→ **What is needed**:
Beginning with the line that contains "G04 Gerber Fmt", transcribe every line down to the end of the entries, exactly, and no other lines.

Circuit design data:
○ ○ ○ ○

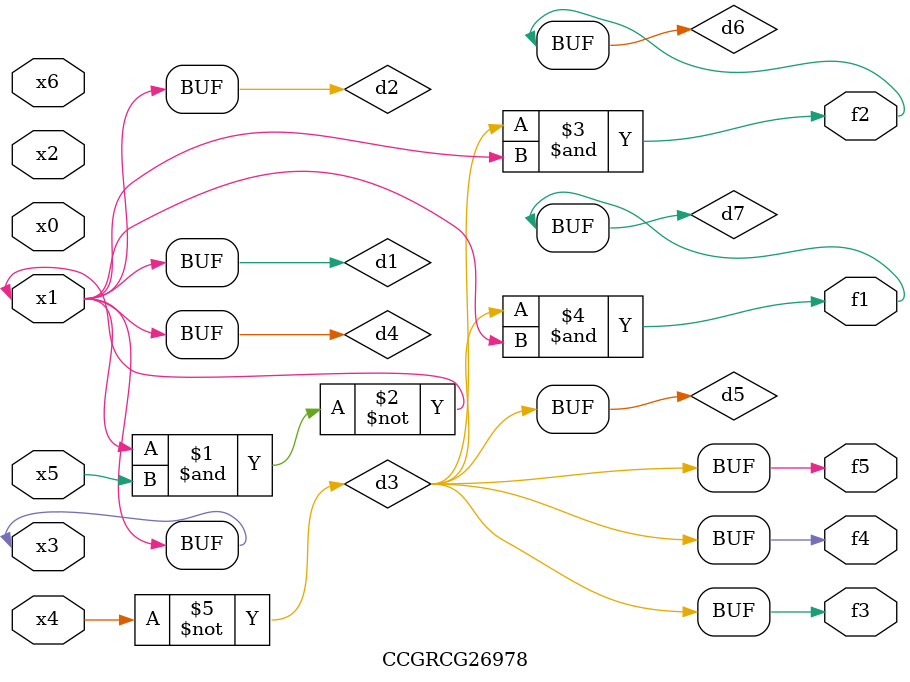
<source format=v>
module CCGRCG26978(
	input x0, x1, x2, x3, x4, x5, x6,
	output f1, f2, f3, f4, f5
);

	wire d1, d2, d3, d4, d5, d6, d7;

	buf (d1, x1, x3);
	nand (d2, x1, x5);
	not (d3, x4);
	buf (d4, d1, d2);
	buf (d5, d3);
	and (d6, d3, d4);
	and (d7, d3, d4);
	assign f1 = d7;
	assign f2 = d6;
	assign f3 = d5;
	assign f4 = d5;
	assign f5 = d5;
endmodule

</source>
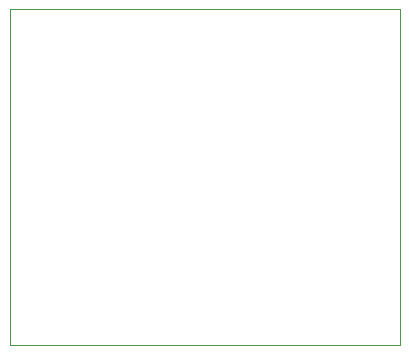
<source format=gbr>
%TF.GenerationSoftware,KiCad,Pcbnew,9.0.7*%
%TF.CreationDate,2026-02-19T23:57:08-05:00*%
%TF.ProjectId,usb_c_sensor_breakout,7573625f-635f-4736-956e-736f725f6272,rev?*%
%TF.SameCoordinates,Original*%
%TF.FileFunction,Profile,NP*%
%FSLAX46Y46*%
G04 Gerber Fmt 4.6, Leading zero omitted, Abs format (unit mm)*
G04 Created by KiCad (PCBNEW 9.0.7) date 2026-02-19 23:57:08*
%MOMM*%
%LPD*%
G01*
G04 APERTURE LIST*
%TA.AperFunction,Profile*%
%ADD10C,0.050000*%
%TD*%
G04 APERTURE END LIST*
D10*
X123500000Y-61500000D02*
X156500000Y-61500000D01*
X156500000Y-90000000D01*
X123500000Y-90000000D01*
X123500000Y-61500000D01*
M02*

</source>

○ ○ ○ ○

→ **Response for this exercise**:
G04 Gerber Fmt 4.6, Leading zero omitted, Abs format (unit mm)*
G04 Created by KiCad (PCBNEW 9.0.7) date 2026-02-19 23:57:08*
%MOMM*%
%LPD*%
G01*
G04 APERTURE LIST*
%TA.AperFunction,Profile*%
%ADD10C,0.050000*%
%TD*%
G04 APERTURE END LIST*
D10*
X123500000Y-61500000D02*
X156500000Y-61500000D01*
X156500000Y-90000000D01*
X123500000Y-90000000D01*
X123500000Y-61500000D01*
M02*

</source>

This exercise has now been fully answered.